Document passage ▸
Taxi fleet contraction stabilised.

  • With the exit of Uber, it seems that the worst for ComfortDelGro’s taxi operations is over. As of April figures, ComfortDelGro’s Singapore taxi fleet stood at 12,627.
  • Though it is still down from 15,800 in April 2017, this has stayed somewhat flat compared to March 2018 (12,687).

ComfortDelGro’s Singapore taxi fleet should move back up to 13,000, in our view.

  • ComfortDelGro recently announced that it was placing orders for 700 new taxis. Of these, we understand that the initial 200 taxis have been delivered and are already rented out. 
  • The remaining orders for the other 500 have yet to be awarded, but we believe they are likely to be introduced over the course of 2H18. With that, we expect total fleet to hover back up to c.13,000 by the close of 2018. Hence, we raised our average taxi fleet assumption to 12,800 and 13,200 for FY18 and FY19 respectively, from 12,500 and 12,000 previously.

Reduced promos by competition and higher TDVLs a positive sign.

  • Based on our checks and anecdotal evidence, we understand Grab has reduced drivers’ incentives and marketing promotions, that would result in lower income for Private Hire Car (PHC) drivers, making it less lucrative.
  • In addition, we also saw a net increase in total number of 388 Taxi Driver’s Vocational Licence (TDVL) holders to 95,895 in April 2018 – a first since December 2016. We believe this trend should continue and will bode well for ComfortDelGro’s taxi operations.

Further escalation of competition unlikely.

  • There have been media reports that Go-Jek is looking to enter Singapore, and the widely speculated partner for Go-Jek is ComfortDelGro. While it seems sensible, there has been no confirmed indications of this. That said, we believe that the likelihood of irrational competition is low given Grab's already-dominant position. 
  • In fact, Go-Jek has established local companies for Vietnam and Thailand, but we have yet to see its progress in Singapore.

A partnership with potential entrant Go-Jek could catalyse share price.

  • We believe that in the event Go-Jek eventually starts operating in Singapore and in partnership with ComfortDelGro, this could provide a catalyst for share price as it could be seen as an additional avenue for ComfortDelGro to be within the private car hire space. This could complement its existing taxi business, as well as other ancillary businesses such as automotive engineering, insurance, and vehicle inspection, among others.

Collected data

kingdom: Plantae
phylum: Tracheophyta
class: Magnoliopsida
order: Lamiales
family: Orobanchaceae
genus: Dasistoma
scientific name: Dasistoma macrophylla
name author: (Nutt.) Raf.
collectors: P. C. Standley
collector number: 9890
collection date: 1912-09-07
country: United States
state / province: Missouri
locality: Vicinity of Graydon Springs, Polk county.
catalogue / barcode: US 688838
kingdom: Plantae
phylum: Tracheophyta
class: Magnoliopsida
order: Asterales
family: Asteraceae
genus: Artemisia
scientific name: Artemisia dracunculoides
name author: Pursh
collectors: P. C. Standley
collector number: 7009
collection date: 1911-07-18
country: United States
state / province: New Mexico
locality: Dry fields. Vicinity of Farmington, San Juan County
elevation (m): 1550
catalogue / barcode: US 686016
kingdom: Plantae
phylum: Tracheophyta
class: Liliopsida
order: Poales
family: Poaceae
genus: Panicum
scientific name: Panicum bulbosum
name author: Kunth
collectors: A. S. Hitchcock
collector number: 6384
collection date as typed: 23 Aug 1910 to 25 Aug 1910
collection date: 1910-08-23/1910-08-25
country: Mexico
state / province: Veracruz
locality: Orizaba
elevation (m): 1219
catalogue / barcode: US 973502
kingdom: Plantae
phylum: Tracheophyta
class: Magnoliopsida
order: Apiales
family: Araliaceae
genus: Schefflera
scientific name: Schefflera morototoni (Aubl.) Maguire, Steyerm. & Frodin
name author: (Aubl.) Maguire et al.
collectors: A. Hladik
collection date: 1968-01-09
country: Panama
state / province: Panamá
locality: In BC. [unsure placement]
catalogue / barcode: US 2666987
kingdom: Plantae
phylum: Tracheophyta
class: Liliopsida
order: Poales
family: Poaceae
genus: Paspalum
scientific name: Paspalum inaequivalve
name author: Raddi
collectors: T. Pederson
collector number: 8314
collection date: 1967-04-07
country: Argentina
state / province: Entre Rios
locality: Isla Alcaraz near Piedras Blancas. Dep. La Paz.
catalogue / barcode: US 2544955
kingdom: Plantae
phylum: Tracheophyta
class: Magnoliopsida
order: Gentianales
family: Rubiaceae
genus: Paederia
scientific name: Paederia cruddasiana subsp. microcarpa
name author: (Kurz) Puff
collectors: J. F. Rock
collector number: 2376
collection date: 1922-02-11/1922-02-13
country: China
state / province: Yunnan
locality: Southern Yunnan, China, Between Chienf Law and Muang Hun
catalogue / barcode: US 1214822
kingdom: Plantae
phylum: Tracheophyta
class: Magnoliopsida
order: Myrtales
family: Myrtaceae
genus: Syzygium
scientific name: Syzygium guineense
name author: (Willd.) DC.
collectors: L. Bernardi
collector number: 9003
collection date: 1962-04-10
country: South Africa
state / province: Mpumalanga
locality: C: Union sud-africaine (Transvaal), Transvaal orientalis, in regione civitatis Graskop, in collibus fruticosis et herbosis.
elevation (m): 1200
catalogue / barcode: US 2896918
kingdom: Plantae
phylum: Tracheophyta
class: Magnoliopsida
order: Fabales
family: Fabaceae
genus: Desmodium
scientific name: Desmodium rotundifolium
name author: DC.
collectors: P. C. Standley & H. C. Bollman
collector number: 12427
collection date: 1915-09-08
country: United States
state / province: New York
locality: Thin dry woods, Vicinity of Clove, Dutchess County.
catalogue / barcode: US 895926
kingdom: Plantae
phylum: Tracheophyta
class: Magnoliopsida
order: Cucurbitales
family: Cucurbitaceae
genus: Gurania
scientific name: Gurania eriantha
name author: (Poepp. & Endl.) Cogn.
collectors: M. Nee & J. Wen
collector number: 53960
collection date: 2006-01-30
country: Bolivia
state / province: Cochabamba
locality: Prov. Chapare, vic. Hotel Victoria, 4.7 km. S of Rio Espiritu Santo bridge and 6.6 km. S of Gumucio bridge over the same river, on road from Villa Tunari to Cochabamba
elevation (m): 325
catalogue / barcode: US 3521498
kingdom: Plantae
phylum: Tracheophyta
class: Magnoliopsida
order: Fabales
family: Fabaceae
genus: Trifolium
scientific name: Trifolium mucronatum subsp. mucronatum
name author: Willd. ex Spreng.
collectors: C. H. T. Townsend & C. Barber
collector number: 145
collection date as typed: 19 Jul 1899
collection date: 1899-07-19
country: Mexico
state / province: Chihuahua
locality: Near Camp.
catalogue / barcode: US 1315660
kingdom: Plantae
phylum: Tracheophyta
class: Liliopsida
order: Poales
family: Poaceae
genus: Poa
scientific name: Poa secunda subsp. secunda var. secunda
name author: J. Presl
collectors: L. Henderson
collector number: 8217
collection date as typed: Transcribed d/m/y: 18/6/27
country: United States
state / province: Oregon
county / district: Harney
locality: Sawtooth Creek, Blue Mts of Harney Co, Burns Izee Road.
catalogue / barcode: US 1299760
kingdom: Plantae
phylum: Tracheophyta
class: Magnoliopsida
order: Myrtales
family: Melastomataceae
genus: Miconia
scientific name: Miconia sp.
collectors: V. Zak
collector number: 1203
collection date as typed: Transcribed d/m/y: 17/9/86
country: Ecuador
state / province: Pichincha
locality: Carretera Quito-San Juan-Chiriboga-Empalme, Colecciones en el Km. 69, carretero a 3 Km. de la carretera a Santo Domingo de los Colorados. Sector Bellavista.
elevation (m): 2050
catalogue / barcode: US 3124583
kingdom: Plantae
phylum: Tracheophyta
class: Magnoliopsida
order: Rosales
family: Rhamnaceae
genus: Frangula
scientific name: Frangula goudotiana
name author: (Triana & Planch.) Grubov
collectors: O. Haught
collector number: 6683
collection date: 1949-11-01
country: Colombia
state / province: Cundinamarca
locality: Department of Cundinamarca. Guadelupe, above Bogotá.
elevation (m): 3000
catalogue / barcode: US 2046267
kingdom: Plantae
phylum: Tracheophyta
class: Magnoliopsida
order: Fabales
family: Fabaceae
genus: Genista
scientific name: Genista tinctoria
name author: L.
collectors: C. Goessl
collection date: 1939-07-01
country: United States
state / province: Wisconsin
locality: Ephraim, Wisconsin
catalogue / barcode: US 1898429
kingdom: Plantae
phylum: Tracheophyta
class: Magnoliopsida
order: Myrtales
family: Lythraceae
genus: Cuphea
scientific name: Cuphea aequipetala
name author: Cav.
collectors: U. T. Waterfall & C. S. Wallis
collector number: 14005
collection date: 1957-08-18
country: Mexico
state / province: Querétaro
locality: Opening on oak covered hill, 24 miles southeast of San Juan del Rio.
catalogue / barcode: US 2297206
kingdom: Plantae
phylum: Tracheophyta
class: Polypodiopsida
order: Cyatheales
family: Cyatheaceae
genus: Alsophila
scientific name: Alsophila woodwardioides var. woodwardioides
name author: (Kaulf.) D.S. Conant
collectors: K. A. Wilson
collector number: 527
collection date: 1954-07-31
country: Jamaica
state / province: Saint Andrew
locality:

Task requirements ▸
1) In the note on ComfortDelGro's taxi fleet, how many new taxis did ComfortDelGro announce it was ordering?
2) From the note on ComfortDelGro's taxi fleet, output the part that opens with the words containing "Further escalation of" and closes with "Grab's already-dominant position.".

Solutions ▸
1) 700 new taxis.

2)
Further escalation of competition unlikely.

  • There have been media reports that Go-Jek is looking to enter Singapore, and the widely speculated partner for Go-Jek is ComfortDelGro. While it seems sensible, there has been no confirmed indications of this. That said, we believe that the likelihood of irrational competition is low given Grab's already-dominant position.